> TASK TO CARRY OUT: Count the lines in the entries that contain the string "weight". State nothing but the number.

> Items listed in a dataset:
■ ■ ■ ■
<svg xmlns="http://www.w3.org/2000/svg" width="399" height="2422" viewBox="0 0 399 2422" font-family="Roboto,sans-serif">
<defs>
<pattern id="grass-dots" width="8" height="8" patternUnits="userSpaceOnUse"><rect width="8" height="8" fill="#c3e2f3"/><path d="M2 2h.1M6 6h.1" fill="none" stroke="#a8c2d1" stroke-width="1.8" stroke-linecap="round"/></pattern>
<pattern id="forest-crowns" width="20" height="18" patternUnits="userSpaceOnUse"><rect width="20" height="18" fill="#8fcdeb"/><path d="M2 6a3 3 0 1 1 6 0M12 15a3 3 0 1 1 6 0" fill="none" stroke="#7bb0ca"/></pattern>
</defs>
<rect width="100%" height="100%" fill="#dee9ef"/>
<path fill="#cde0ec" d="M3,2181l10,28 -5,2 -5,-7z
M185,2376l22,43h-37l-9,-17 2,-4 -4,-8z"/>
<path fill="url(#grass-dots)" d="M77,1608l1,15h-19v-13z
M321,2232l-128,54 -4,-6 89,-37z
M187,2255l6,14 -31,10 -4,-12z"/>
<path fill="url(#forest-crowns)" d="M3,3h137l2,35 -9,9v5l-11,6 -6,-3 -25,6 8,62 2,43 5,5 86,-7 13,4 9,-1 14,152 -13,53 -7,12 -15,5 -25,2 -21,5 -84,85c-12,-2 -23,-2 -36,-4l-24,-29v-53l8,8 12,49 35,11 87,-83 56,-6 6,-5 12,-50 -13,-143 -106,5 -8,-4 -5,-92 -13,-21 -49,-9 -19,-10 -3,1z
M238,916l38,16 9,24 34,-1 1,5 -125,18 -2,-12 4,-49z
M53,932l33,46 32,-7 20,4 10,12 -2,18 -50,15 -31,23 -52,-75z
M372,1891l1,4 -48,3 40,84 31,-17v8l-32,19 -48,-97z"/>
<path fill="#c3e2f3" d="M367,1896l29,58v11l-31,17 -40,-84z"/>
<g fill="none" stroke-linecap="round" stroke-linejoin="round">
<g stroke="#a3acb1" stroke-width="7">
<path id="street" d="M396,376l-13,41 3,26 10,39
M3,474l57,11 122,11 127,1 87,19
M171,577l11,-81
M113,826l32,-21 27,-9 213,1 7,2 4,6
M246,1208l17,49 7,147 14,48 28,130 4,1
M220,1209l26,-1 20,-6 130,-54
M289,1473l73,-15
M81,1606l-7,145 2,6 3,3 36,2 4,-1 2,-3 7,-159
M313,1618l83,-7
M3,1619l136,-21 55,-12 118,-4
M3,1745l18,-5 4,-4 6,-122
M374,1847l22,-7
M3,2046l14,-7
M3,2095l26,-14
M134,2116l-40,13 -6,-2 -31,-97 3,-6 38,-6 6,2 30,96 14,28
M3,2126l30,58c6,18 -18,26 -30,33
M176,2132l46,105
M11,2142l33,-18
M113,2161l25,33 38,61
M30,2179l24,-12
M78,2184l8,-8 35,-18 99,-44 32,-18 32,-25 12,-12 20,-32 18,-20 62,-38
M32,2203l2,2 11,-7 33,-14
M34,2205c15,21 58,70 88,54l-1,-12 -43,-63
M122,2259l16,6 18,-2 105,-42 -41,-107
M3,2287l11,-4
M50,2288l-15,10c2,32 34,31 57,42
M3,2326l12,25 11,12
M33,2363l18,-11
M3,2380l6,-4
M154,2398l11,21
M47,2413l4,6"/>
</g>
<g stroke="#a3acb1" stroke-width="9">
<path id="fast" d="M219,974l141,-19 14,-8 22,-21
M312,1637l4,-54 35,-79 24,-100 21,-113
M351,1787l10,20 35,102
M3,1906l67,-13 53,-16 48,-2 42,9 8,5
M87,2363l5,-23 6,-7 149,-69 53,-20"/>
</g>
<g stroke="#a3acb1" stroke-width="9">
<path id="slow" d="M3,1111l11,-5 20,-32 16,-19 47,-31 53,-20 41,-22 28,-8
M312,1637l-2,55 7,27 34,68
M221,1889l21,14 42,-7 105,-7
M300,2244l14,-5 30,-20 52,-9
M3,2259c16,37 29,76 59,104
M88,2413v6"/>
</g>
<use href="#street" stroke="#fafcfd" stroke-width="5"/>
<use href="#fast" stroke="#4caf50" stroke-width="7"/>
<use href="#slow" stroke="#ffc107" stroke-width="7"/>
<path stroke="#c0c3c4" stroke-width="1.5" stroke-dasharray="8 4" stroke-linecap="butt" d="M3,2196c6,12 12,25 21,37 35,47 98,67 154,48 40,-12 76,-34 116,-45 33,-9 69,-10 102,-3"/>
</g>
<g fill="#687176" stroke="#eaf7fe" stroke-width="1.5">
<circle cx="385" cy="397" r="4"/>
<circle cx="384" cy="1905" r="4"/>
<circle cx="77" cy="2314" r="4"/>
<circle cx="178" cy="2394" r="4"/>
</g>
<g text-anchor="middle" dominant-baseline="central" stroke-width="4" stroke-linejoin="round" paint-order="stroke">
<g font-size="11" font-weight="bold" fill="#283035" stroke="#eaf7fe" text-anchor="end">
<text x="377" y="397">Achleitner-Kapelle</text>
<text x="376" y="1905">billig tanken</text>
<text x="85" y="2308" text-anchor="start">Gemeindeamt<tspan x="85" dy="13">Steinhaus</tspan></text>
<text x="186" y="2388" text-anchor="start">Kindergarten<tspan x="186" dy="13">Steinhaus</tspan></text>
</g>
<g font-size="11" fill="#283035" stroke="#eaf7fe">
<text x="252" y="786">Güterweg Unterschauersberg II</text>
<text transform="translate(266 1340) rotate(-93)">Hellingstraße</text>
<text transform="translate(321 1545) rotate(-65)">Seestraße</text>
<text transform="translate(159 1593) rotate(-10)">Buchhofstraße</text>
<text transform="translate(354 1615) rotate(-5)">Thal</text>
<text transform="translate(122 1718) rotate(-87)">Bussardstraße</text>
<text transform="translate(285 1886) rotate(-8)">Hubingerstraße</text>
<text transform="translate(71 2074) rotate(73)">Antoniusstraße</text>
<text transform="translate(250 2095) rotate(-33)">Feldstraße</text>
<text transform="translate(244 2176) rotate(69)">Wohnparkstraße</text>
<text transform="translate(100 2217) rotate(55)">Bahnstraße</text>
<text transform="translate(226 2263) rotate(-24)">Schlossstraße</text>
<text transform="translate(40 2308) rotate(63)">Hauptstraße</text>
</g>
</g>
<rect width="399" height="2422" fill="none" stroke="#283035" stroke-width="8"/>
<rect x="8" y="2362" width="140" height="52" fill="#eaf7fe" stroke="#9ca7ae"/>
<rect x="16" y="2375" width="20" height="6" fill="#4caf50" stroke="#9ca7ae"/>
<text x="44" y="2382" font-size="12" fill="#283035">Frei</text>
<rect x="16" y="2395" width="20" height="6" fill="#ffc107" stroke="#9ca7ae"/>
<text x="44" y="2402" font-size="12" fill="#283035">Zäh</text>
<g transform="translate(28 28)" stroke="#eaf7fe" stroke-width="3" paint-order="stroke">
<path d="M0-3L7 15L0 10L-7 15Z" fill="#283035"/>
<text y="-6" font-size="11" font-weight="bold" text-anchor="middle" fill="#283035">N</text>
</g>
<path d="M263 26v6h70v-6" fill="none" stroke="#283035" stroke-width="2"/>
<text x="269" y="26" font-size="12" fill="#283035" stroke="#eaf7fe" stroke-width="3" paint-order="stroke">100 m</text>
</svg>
■ ■ ■ ■
> PROBLEM SOLUTION: 2